■ **What needs to be done**
Nothing but the lines from the start of the entries through the line holding "young man, it" is to be repeated, exactly and with pictures excluded.

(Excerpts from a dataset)

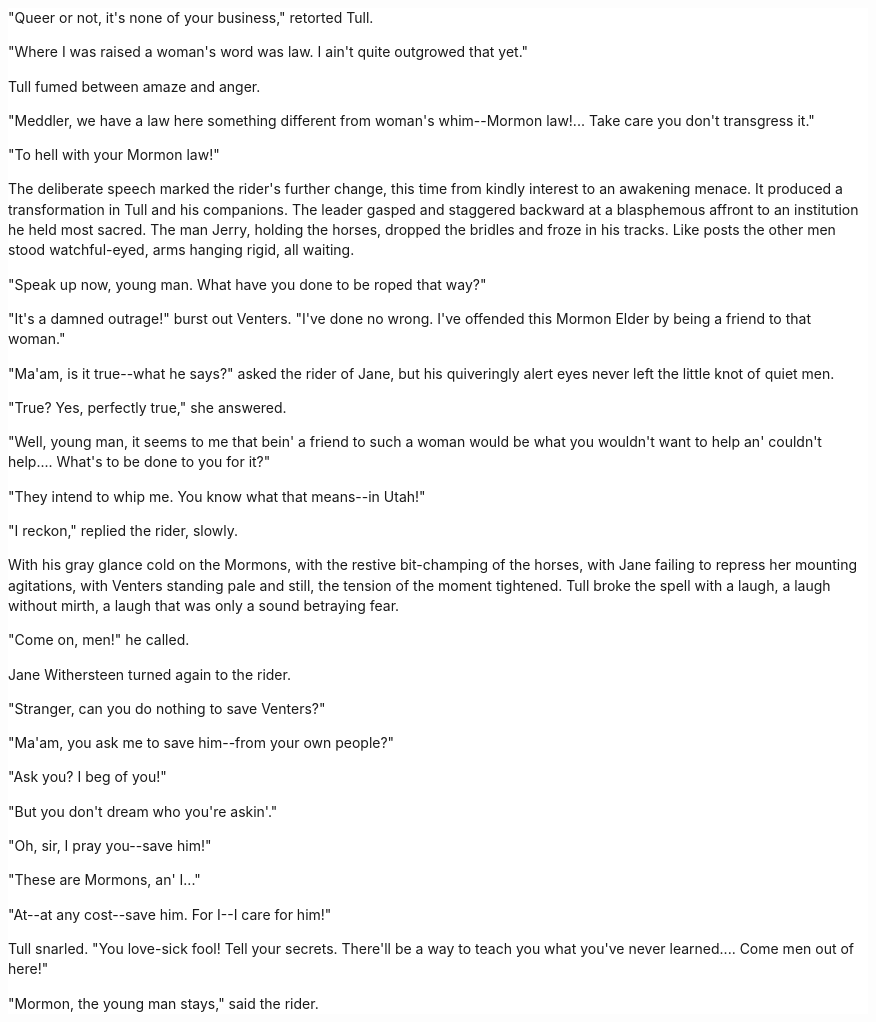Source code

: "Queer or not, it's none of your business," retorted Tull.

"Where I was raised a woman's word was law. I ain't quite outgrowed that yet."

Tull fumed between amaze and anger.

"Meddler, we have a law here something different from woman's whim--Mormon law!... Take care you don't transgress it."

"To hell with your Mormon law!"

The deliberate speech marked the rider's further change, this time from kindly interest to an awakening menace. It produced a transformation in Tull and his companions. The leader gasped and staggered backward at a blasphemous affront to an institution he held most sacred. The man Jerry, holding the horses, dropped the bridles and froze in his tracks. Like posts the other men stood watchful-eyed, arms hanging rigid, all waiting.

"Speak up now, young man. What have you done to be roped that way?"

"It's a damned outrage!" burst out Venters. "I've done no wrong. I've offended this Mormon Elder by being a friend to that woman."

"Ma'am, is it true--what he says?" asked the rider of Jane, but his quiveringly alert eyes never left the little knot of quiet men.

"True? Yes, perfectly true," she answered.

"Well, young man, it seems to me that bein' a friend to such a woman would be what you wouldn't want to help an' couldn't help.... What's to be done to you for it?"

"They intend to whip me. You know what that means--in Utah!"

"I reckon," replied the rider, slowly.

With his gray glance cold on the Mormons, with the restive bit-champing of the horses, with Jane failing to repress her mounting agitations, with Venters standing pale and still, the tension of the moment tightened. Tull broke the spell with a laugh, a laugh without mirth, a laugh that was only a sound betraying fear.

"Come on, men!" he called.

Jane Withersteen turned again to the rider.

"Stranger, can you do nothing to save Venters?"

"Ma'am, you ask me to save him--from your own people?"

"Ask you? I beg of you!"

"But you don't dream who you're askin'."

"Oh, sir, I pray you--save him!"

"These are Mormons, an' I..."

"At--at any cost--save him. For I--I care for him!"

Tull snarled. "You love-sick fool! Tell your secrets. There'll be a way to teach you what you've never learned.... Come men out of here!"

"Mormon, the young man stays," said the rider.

■ **Answer box**
Source code

: "Queer or not, it's none of your business," retorted Tull.

"Where I was raised a woman's word was law. I ain't quite outgrowed that yet."

Tull fumed between amaze and anger.

"Meddler, we have a law here something different from woman's whim--Mormon law!... Take care you don't transgress it."

"To hell with your Mormon law!"

The deliberate speech marked the rider's further change, this time from kindly interest to an awakening menace. It produced a transformation in Tull and his companions. The leader gasped and staggered backward at a blasphemous affront to an institution he held most sacred. The man Jerry, holding the horses, dropped the bridles and froze in his tracks. Like posts the other men stood watchful-eyed, arms hanging rigid, all waiting.

"Speak up now, young man. What have you done to be roped that way?"

"It's a damned outrage!" burst out Venters. "I've done no wrong. I've offended this Mormon Elder by being a friend to that woman."

"Ma'am, is it true--what he says?" asked the rider of Jane, but his quiveringly alert eyes never left the little knot of quiet men.

"True? Yes, perfectly true," she answered.

"Well, young man, it seems to me that bein' a friend to such a woman would be what you wouldn't want to help an' couldn't help.... What's to be done to you for it?"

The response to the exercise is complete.